I’m looking for an OCR implementation in Gluon. My specific problem is recognizing a single line of well-formed text of no more than twenty characters at a known location in an image with wildly varying backgrounds. Conventional CV solutions, such as Tesseract, don’t work since I cannot make the image clean enough.
I have come across many OCR implementations in Gluon, such as the AWS Lab handwriting recognition repository, but they all solve much more difficult problems and include code I don’t need, such as page and line segmentation and lexicon search. Adapting any of these seems to be about as much work as starting afresh.
The CTC example in the MXNet repository appears to be the closest to what I need since it’s a CAPTCHA recognizer, much like my problem, but it uses the Symbol API. It has a pretty good read-me but says nothing about modifying it. It also has several hard-coded values throughout the implementation making such modifications more difficult.
- My Web searches haven’t provided results focused on my problem. Am I missing any?

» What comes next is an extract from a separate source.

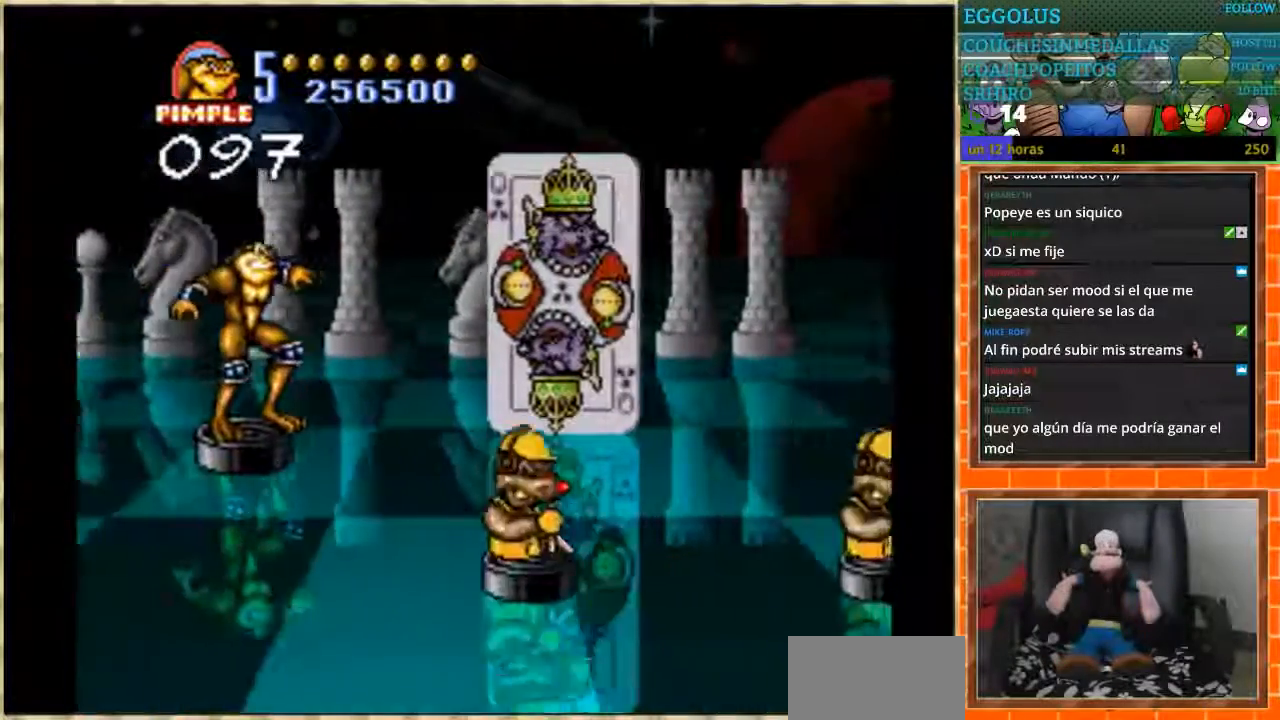
{"buttons": ["DPAD_RIGHT"], "events": [[367, "DPAD_RIGHT", "down"]]}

- Although it uses the Symbol API, is it worth modifying the CTC example? It recognizes three or four glyphs using a ten-digit alphabet but I need to recognize up to twenty glyphs using a twenty-six-letter (all English capital letters) alphabet.
- Does it make sense to use something out of gluonnlp, such as gluonnlp.model.train.StandardRNN, for my situation? Is OCR considered NLP?
- Am I better off starting afresh?